Dil ve dil öğretimi üzerine olan metni iki cümleyle özetleyin.

● **Verilen metin**:
----

• Sonuç bulunamadı

1. KURAMSAL TEMELLER VE İLGİLİ LİTERATÜR

1.1. Yapılandırmacılık (Yapılandırmacı Yaklaşım)

1.1.3. Yapılandırmacı Yaklaşım ve Dil Öğretimi

İnsanlar arasındaki iletişimi sağlayan en temel unsur dildir. Dil aracılığıyla insanlar anlatmak istediklerini aktarabilmekte, anlatılanları anlamlandırabilmektedirler. Hayatın vazgeçilmez bir parçası olan dil, bilgi transferini sağlayarak insanlar arasında iyi bir iletişim olmasını sağlayan en önemli iletişim aracı olarak tanımlanmıştır (Gömleksiz ve Elaldı, 2011: 444). TDK’ye (sozluk.gov.tr, 2018) göre dil, “İnsanların düşündüklerini ve duyduklarını bildirmek için kelimelerle veya işaretlerle yaptıkları anlaşma, lisan, zeban.” şeklinde

tanımlanmıştır. Collins sözlüğü

(https://www.collinsdictionary.com/dictionary/english/language, 2018) ise dili

“belirli bir ülke veya bölgenin insanlarının konuşmak veya yazmak için kullandıkları bir dizi ses veya yazılı sembolden oluşan bir iletişim sistemi” şeklinde açıklamıştır.

Diğer taraftan Chomsky (2011: 263) dili, insan aklının bir ürünü ve insanı diğer canlılardan ayıran bir nitelik olarak açıklamıştır. Baldwin (1997: 5) ise dile farklı bir bakış getirerek onu siyasi bir araç ve güç kanıtı şeklinde tanımlamıştır. Ona göre dil, kimliğin en açık ve en önemli anahtarıdır.

Günümüze kadar çeşitli dil öğretim yaklaşımları benimsenmiştir. Güneş (2009: 3), bu yaklaşımlarla ilgili şu ifadelere yer vermiştir:

23

Bu yaklaşımları sınıflamak ve sistemli hale getirmek için bazı çalışmalar yapılmıştır. Bunlardan Bailly’nin 1998 yılında yaptığı sınıflama alanda yaygın kabul görmektedir. Bu sınıflamada dil öğretim yaklaşımları davranışçı, bilişsel ve yapılandırıcı olmak üzere üç ana grupta toplanmıştır.

----

Toplanan veriler
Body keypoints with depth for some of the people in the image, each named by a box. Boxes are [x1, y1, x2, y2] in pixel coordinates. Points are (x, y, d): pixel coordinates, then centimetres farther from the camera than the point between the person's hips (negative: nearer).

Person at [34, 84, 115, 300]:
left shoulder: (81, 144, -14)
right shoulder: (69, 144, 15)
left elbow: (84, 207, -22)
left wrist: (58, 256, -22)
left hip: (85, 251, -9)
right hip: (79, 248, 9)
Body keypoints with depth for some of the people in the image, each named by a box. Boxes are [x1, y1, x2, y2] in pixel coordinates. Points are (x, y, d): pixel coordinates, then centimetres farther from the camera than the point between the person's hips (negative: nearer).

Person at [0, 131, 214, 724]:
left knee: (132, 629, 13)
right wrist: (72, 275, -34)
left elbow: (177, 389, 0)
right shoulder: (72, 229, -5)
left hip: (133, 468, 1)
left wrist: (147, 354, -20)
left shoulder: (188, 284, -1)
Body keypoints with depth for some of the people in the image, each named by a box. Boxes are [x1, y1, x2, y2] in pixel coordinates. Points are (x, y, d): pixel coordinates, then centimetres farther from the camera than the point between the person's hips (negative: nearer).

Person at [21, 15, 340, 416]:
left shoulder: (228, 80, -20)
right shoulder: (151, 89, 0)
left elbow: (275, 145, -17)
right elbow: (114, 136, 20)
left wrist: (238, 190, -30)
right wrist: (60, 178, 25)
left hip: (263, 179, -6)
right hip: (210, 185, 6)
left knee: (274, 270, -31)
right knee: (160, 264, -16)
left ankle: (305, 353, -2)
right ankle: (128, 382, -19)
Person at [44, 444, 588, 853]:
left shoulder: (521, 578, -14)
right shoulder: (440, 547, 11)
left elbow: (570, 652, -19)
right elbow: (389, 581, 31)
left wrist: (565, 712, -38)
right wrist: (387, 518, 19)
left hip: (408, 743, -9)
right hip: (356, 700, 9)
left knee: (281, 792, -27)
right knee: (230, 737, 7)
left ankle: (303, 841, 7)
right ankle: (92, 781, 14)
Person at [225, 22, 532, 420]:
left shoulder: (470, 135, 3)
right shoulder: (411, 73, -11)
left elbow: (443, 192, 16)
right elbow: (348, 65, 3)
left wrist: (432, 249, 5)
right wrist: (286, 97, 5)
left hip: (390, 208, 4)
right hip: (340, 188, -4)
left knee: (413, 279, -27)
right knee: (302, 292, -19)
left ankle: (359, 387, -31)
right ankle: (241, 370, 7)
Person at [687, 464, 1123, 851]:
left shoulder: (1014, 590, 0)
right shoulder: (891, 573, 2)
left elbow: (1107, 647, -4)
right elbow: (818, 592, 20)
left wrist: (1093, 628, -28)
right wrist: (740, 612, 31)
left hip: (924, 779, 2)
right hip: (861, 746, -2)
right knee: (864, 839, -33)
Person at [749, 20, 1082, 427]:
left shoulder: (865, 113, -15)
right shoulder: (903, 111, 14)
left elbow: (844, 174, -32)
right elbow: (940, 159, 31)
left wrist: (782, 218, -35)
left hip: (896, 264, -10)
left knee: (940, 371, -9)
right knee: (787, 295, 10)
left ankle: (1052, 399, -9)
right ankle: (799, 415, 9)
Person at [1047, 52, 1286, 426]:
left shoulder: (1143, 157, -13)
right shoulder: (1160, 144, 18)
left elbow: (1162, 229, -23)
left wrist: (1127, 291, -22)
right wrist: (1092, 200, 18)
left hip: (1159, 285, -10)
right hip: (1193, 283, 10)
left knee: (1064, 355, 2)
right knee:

----

● **Yanıt**:
Metin, dili insanlar arasındaki iletişimi sağlayan en temel unsur olarak ele alır ve TDK, Collins sözlüğü, Chomsky ile Baldwin'in dile ilişkin farklı tanımlarını aktarır. Ayrıca günümüze kadar çeşitli dil öğretim yaklaşımlarının benimsendiğini ve Bailly'nin 1998'deki sınıflamasında bu yaklaşımların davranışçı, bilişsel ve yapılandırıcı olmak üzere üç ana grupta toplandığını belirtir.